Explore the material:
1. Answer these questions using the write-up on zkEVM Erigon integration problems.
(a) Which call was found not to behave consistently?
(b) What replaced the problematic C++ cryptography library so the build could run on Alpine Linux?
(c) Which magic address does the zkEVM node use to store transaction (block) numbers?
2. Using the write-up on zkEVM Erigon integration problems, decide whether each statement agrees with it. Answer yes or no, and quote the words that settle it.
(a) The team's execution environment computes hashes during block processing.
(b) The zkEVM network contains one transaction per block.
(c) The mapping between global exit roots and timestamps can be edited through the contract.
3. Continue the write-up on zkEVM Erigon integration problems from the point where it stops.

Node inconsistencies
Initially, using this RPC call helped us solve multiple problems. Eventually, however, it led to some unnecessary confusion. We received many reported differences in execution while having the same gas usage as the node. It took us some time to realize that the node’s execution trace was incorrect.
Furthermore, some gas differences just kept appearing, seemingly out of nowhere. After a deeper investigation, we realized that the discrepancy was once again caused by the node. Apparently, eth_getBlockByHash
was not behaving consistently. It turned out that zkEVM Erigon was not calculating block hashes properly in some instances and served those incorrect values when those particular blocks were queried.
Deployment issues
There was also a deployment problem on Alpine Linux. zkEVM Erigon uses a cryptography library written in C++ (vectorized poseidon gold) which, when combined with its dependencies, isn’t well suited for building on Alpine Linux.
In early development, we used a Ubuntu-based deployment, until we figured out a way to replace the problematic library with its Alpine-friendly, but less efficient, Go implementation.
Our execution environment doesn’t even compute hash during block processing, so poseidon gold is not used and we should have no performance penalties when using the slower Go implementation. In the meantime, their team figured out a way to run the original library on Alpine Linux, so we will be able to switch to it in the future.
All of the mentioned problems were reported to zkEVM team and as a result, several issues were raised and resolved. We hopefully helped to make the zkEVM Erigon-based node more stable in the process.
3 Integration problems and how we solved them
We tackled three major problems during the integration work, including:
- The
NUMBER
opcode returning the correct value, decreased by one - The
SLOAD
opcode returning zero instead of the correct value when reading from a specific contract effectiveGasPricePercentage
not being taken into account when calculating gas price
1. The NUMBER opcode problem
The zkEVM node uses the magic 0x5ca1ab1e
address to store transaction (block) numbers. A difference between EVM and zkEVM is that the NUMBER
opcode returns the transaction number instead of the block number, which is essentially the same thing as the zkEVM network contains one transaction per block.
A difference in execution between the zkEVM node and our transaction applier showed that our applier is returning the transaction number which is one less than expected. Our initial fix just incremented the returned transaction number, which solved the problem.
Afterward, we examined the zkEVM Erigon code more closely and realized that there is a state presetting process in which the transaction number gets incremented before block execution. We mimicked that functionality in our applier and by doing so created a cleaner fix.
2. The SLOAD opcode problem
The SLOAD
problem manifested when reading only from the PolygonZkEVMGlobalExitRootL2 contract, or more precisely, its proxy contract. It stores a mapping between global exit roots and their timestamps. However, this mapping isn’t accessible for editing via the contract. Instead, it can only be updated programmatically by the zkEVM node.
We found a part of the code that is (like in the case of the NUMBER
opcode) executed before block execution and realized that it updates the global exit root mapping. This was problematic because our applier had no notion of this L2 batch data and the updates which are usually done before executing a transaction were not being applied on our end.

Supplied data:
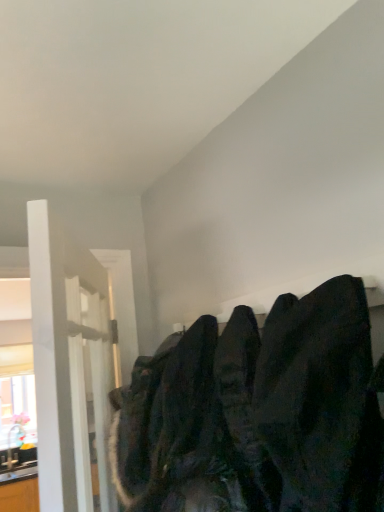
In order to face white glossy door at left, should I rotate leftwards or rightwards?

To face it directly, rotate left by 13.461 degrees.

Image resolution: width=384 pixels, height=512 pixels. What do you see at coordinates (69, 364) in the screenshot? I see `white glossy door at left` at bounding box center [69, 364].

What do you see at coordinates (320, 399) in the screenshot? I see `dark fabric coat at upper right` at bounding box center [320, 399].

The image size is (384, 512). Find the location of `white glossy door at left`. white glossy door at left is located at coordinates [x=69, y=364].

Identify the location of door behind the dark matte sweatshirt at upper right. (69, 364).

Can you confirm if dark matte sweatshirt at upper right is smaller than white glossy door at left?

Yes.

Consider the image. What's the angular difference between dark matte sweatshirt at upper right and white glossy door at left's facing directions?

31.6 degrees.

Which is in front, point (251, 474) or point (36, 223)?

The point (36, 223) is closer to the camera.

Is point (302, 503) closer or farther from the camera than point (29, 379)?

Point (302, 503).

Consider the image. Are dark matte sweatshirt at upper right and matte white window at left far apart?

Indeed, dark matte sweatshirt at upper right is not near matte white window at left.

From the image's perspective, which one is positioned lower, dark matte sweatshirt at upper right or matte white window at left?

matte white window at left, from the image's perspective.

Is dark matte sweatshirt at upper right looking in the opposite direction of matte white window at left?

No, dark matte sweatshirt at upper right is not facing the opposite direction of matte white window at left.

How distant is matte white window at left from dark fabric coat at upper right?

matte white window at left and dark fabric coat at upper right are 4.18 meters apart from each other.

From a real-world perspective, which is physically below, matte white window at left or dark fabric coat at upper right?

matte white window at left.

Consider the image. Considering the relative sizes of matte white window at left and dark fabric coat at upper right in the image provided, is matte white window at left taller than dark fabric coat at upper right?

Correct, matte white window at left is much taller as dark fabric coat at upper right.

Is white glossy door at left far from dark fabric coat at upper right?

No, white glossy door at left is not far away from dark fabric coat at upper right.

Is white glossy door at left shorter than dark fabric coat at upper right?

Incorrect, the height of white glossy door at left does not fall short of that of dark fabric coat at upper right.

From the image's perspective, which is above, white glossy door at left or dark fabric coat at upper right?

dark fabric coat at upper right is shown above in the image.

Considering the positions of points (339, 312) and (282, 480), is point (339, 312) closer to camera compared to point (282, 480)?

No, (339, 312) is further to viewer.

From the image's perspective, which one is positioned lower, dark fabric coat at upper right or dark matte sweatshirt at upper right?

dark matte sweatshirt at upper right.

Looking at the image, does dark fabric coat at upper right seem bigger or smaller compared to dark matte sweatshirt at upper right?

dark fabric coat at upper right is smaller than dark matte sweatshirt at upper right.

Does dark fabric coat at upper right have a greater height compared to dark matte sweatshirt at upper right?

In fact, dark fabric coat at upper right may be shorter than dark matte sweatshirt at upper right.

Can you confirm if dark fabric coat at upper right is bigger than matte white window at left?

No.

Based on the photo, from a real-world perspective, relative to matte white window at left, is dark fabric coat at upper right vertically above or below?

dark fabric coat at upper right is situated higher than matte white window at left in the real world.

Is dark fabric coat at upper right thinner than matte white window at left?

No.

Who is taller, white glossy door at left or dark matte sweatshirt at upper right?

Standing taller between the two is white glossy door at left.

Is white glossy door at left positioned beyond the bounds of dark matte sweatshirt at upper right?

Yes, white glossy door at left is outside of dark matte sweatshirt at upper right.

Can you confirm if white glossy door at left is wider than dark matte sweatshirt at upper right?

No.

At what (x,y) coordinates should I click in order to perform the action: click on door located on the left of dark matte sweatshirt at upper right. Please return your answer as a coordinate pair (x, y). The width and height of the screenshot is (384, 512). Looking at the image, I should click on (69, 364).

The height and width of the screenshot is (512, 384). What are the coordinates of `sweatshirt on the right side of matte white window at left` in the screenshot? It's located at (257, 413).

Based on the photo, when comparing their distances from dark matte sweatshirt at upper right, does white glossy door at left or dark fabric coat at upper right seem further?

Among the two, white glossy door at left is located further to dark matte sweatshirt at upper right.

Considering their positions, is white glossy door at left positioned closer to dark matte sweatshirt at upper right than matte white window at left?

white glossy door at left.

Based on their spatial positions, is matte white window at left or dark fabric coat at upper right further from white glossy door at left?

matte white window at left is positioned further to the anchor white glossy door at left.

Looking at the image, which one is located closer to matte white window at left, dark matte sweatshirt at upper right or white glossy door at left?

Among the two, white glossy door at left is located nearer to matte white window at left.

When comparing their distances from dark fabric coat at upper right, does dark matte sweatshirt at upper right or matte white window at left seem closer?

The object closer to dark fabric coat at upper right is dark matte sweatshirt at upper right.

Looking at this image, from the image, which object appears to be farther from dark matte sweatshirt at upper right, matte white window at left or dark fabric coat at upper right?

Based on the image, matte white window at left appears to be further to dark matte sweatshirt at upper right.

Which object lies nearer to the anchor point dark matte sweatshirt at upper right, dark fabric coat at upper right or white glossy door at left?

dark fabric coat at upper right is positioned closer to the anchor dark matte sweatshirt at upper right.

From the image, which object appears to be farther from white glossy door at left, dark matte sweatshirt at upper right or dark fabric coat at upper right?

Among the two, dark fabric coat at upper right is located further to white glossy door at left.

You are a GUI agent. You are given a task and a screenshot of the screen. Output one action in this format:
    pyautogui.click(x=<x>, y=<y>)
    Task: Click on the door between dark matte sweatshirt at upper right and matte white window at left along the z-axis
    The width and height of the screenshot is (384, 512).
    Given the screenshot: What is the action you would take?
    [69, 364]

Where is `sweatshirt between white glossy door at left and dark fabric coat at upper right`? Image resolution: width=384 pixels, height=512 pixels. sweatshirt between white glossy door at left and dark fabric coat at upper right is located at coordinates (257, 413).

Find the location of a particular element. sweatshirt between dark fabric coat at upper right and matte white window at left from front to back is located at coordinates (257, 413).

Image resolution: width=384 pixels, height=512 pixels. I want to click on door between dark fabric coat at upper right and matte white window at left from front to back, so click(x=69, y=364).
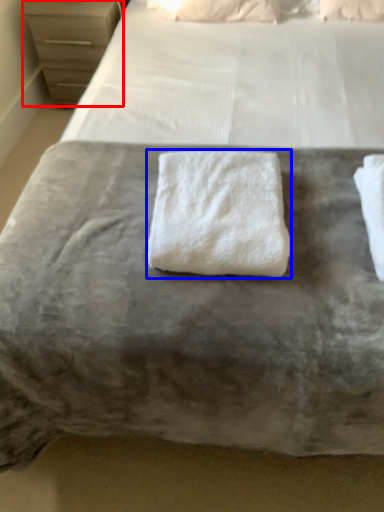
Question: Which of the following is the farthest to the observer, chest of drawers (highlighted by a red box) or towel (highlighted by a blue box)?

Choices:
 (A) chest of drawers
 (B) towel

Answer: (A)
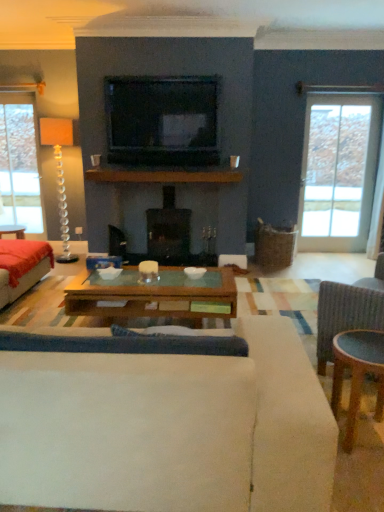
Question: From a real-world perspective, is wooden glass coffee table at center physically below black glossy television at upper center?

Choices:
 (A) yes
 (B) no

Answer: (A)

Question: Is wooden glass coffee table at center next to black glossy television at upper center?

Choices:
 (A) yes
 (B) no

Answer: (B)

Question: Is wooden glass coffee table at center shorter than black glossy television at upper center?

Choices:
 (A) no
 (B) yes

Answer: (B)

Question: Can you confirm if wooden glass coffee table at center is smaller than black glossy television at upper center?

Choices:
 (A) no
 (B) yes

Answer: (B)

Question: Is wooden glass coffee table at center oriented away from black glossy television at upper center?

Choices:
 (A) yes
 (B) no

Answer: (B)

Question: From the image's perspective, relative to black glossy television at upper center, is wooden glass coffee table at center above or below?

Choices:
 (A) below
 (B) above

Answer: (A)

Question: Based on their positions, is wooden glass coffee table at center located to the left or right of black glossy television at upper center?

Choices:
 (A) left
 (B) right

Answer: (B)

Question: Is wooden glass coffee table at center in front of or behind black glossy television at upper center in the image?

Choices:
 (A) behind
 (B) front

Answer: (B)

Question: Is point (372, 358) positioned closer to the camera than point (182, 142)?

Choices:
 (A) closer
 (B) farther

Answer: (A)

Question: Based on their positions, is velvet red couch at left, the second studio couch viewed from the front, located to the left or right of clear glass door at right?

Choices:
 (A) left
 (B) right

Answer: (A)

Question: Which is correct: velvet red couch at left, the second studio couch viewed from the front, is inside clear glass door at right, or outside of it?

Choices:
 (A) inside
 (B) outside

Answer: (B)

Question: In terms of size, does velvet red couch at left, the second studio couch viewed from the front, appear bigger or smaller than clear glass door at right?

Choices:
 (A) small
 (B) big

Answer: (B)

Question: Considering the positions of velvet red couch at left, which appears as the first studio couch when viewed from the back, and clear glass door at right in the image, is velvet red couch at left, which appears as the first studio couch when viewed from the back, taller or shorter than clear glass door at right?

Choices:
 (A) short
 (B) tall

Answer: (A)

Question: Looking at their shapes, would you say velvet red couch at left, the second studio couch viewed from the front, is wider or thinner than white fabric studio couch at center, placed as the 2th studio couch when sorted from back to front?

Choices:
 (A) wide
 (B) thin

Answer: (B)

Question: From their relative heights in the image, would you say velvet red couch at left, the second studio couch viewed from the front, is taller or shorter than white fabric studio couch at center, the 1th studio couch in the right-to-left sequence?

Choices:
 (A) short
 (B) tall

Answer: (A)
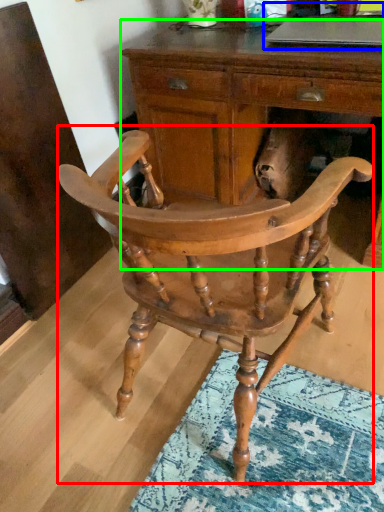
Question: Which is farther away from chair (highlighted by a red box)? computer (highlighted by a blue box) or desk (highlighted by a green box)?

Choices:
 (A) computer
 (B) desk

Answer: (A)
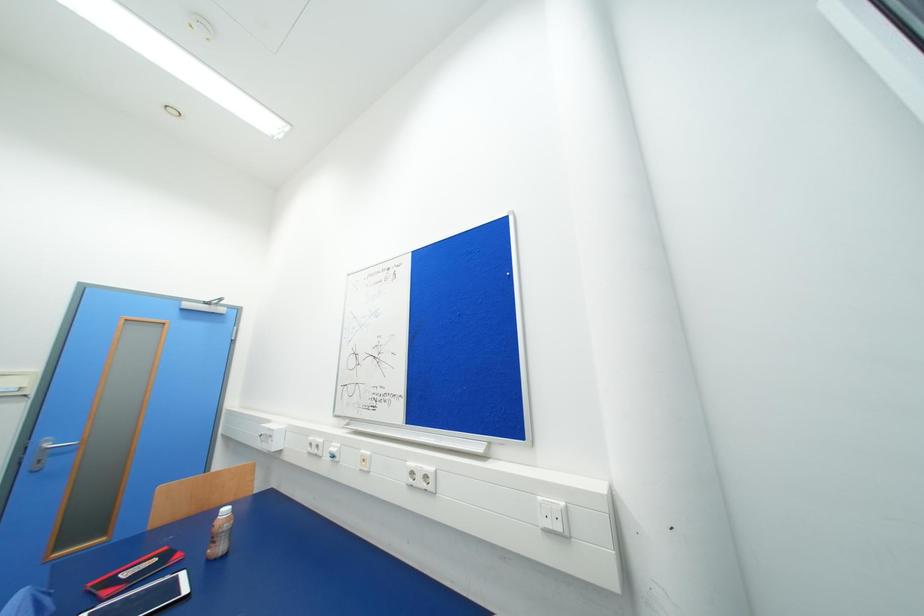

Responses per task:
1.
(a) eth_getBlockByHash
(b) An Alpine-friendly but less efficient Go implementation of the library
(c) 0x5ca1ab1e

2.
(a) No: "Our execution environment doesn’t even compute hash during block processing"
(b) Yes: "the zkEVM network contains one transaction per block"
(c) No: "this mapping isn’t accessible for editing via the contract"

3.
We created a fix by fetching the L2 batch data from the zkEVM node using the zkevm_getBatchByNumber
RPC call. Because the batch number isn’t available to the applier by default, we first had to fetch the batch number by block number using the zkevm_batchNumberByBlockNumber
RPC call.
So, the block number is used to get the batch number. The batch number is then used to get batch data, which is used to update the global exit root mapping. The update is done similarly to the zkEVM node, and it presets the states in the PolygonZkEVMGlobalExitRootL2 contract.
3. Effective gas price percentage
The effective gas price percentage represents the percentage of the proposed gas price which should be used when calculating fees. It caused some gas differences between node’s and agent’s executions.
As this data is not returned as part of any standard RPC call, we had to improvise to fetch it. The effectiveGasPrice
(EGP) field contained in the transaction receipt can be used to calculate the effectiveGasPricePercentage
(EGPP), so we decided to take this path.
However, the zkEVM Erigon node had a bug and returned gasPrice
instead of the effectiveGasPrice
field. We reported the bug and, in discussion with the gateway.fm team, they even decided to add the effectiveGasPricePercentage
field as a part of the transaction.
At the time of the integration, we were still waiting for the effectiveGasPrice
bug to be solved or for effectiveGasPricePercentage
will to be added to the transaction data. This is why we implemented some logic to handle this in the meantime. It looks for the EGPP field and if it isn’t present, the logic falls back to calculating EGPP by using EGP. Therefore, as soon as EGPP is added or the EGP bug is fixed, our gas differences would disappear automatically.
Working with cutting-edge technology
It turns out that integrating zkEVM was not an easy task, even though we used the zkEVM-Erigon implementation mostly written in Go. In fact, a decent number of problems we encountered were tied to the fact that the node was still in its early phases of heavy development (version 0.0.1 alpha) and was not yet production-ready at the time.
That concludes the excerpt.